È l'auspicio condiviso da Giancarlo Giorgetti e Valerio De Molli, relatori del secondo appuntamento organizzato dall'associazione "Varese sei Tu".
Introdotti dal presidente Sergio Terzaghi, interpellati dal direttore TGR RAI Roberto Pacchetti e ascoltati da una sala di VareseVive gremita, il Ministro dell'Economia e il leader della European House, nonché organizzatore del Workshop di Cernobbio si sono confrontati su vizi e virtù di una provincia che accusa più di una difficoltà.
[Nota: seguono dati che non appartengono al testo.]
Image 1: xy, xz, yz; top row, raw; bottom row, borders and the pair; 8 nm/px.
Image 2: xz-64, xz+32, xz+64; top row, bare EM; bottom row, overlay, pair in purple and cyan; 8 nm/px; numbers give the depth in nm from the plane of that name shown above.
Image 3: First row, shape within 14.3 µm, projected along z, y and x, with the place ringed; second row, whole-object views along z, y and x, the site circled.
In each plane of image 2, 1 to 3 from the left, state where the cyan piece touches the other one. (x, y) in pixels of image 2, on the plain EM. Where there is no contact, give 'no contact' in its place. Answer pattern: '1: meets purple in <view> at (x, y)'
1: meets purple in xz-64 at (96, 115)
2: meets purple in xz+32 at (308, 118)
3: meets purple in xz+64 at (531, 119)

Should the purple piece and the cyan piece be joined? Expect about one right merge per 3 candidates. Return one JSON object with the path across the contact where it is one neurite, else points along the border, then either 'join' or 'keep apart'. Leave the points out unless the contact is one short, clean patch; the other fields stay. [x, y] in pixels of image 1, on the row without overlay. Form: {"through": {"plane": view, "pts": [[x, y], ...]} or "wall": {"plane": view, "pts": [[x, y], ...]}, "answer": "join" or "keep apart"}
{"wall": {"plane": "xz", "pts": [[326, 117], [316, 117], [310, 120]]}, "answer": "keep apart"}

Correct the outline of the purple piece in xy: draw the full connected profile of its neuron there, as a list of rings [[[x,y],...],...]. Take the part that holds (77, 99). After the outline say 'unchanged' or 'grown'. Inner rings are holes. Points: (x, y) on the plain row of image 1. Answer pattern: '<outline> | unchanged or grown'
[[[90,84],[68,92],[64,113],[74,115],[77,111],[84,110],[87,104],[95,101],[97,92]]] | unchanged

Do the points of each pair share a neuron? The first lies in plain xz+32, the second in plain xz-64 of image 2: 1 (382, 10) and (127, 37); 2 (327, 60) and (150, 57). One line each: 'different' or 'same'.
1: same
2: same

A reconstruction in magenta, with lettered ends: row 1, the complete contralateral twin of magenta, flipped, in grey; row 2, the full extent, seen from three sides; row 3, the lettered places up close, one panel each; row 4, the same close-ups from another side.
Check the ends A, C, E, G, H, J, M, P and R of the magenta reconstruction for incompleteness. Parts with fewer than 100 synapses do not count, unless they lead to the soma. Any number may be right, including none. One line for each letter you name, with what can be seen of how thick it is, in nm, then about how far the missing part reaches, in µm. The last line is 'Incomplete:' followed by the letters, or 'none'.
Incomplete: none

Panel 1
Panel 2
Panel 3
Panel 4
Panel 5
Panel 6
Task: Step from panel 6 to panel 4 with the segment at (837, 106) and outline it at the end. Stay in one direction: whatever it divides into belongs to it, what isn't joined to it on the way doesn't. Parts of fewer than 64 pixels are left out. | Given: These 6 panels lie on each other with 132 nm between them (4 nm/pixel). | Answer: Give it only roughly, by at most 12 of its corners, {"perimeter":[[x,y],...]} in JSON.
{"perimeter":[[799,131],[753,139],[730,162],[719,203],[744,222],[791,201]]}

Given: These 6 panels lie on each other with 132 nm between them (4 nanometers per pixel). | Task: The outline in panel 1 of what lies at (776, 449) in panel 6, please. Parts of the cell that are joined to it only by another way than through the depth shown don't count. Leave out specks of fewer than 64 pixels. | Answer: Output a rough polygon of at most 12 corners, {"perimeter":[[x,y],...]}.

I dati, elaborati da TEHA e snocciolati da De Molli, hanno fatto tremare i presenti: il varesotto conserva bellezza, relativa ricchezza, patrimoni quali il JRC (prezioso ma, sottolinea Giorgetti, scollegato dalla quotidianità locale) e le università Insubria e Liuc, ma sconta una serie di tristi primati, sia in ottica regionale che nazionale.
Tra i più drammatici, un alto numero di giovani "neet", che non studiano e non lavorano, la desertificazione delle imprese e la carenza di start-up, ma anche una cronica lentezza nei collegamenti con Milano e una serie di potenzialità inespresse: "Con un territorio così bello - scandisce ben tre volte De Molli (che ha più volte citato il valore aggiunto di eventi come la Tre Valli Varesine) - servirebbe almeno un hotel a 5 stelle, utile ad attirare un turismo esclusivo, prestigioso e a sua volta attrattivo". Turismo che, incalza l'esponente di Governo, "per tornare nuovo slancio dovrebbe essere comunicato meglio, viste le tante "perle" che nessuno, fuori da qui, nessuno conosce, e vista la scarsa capacità promozionale del territorio sui siti internazionali".
Di qui, l'appello a rafforzare la cultura di rete, cioè una visione integrata di realtà pubbliche e private poco propense alla collaborazione. Un valore aggiunto, questo, che in altre parti d'Italia esiste ma di cui Varese appare storicamente priva.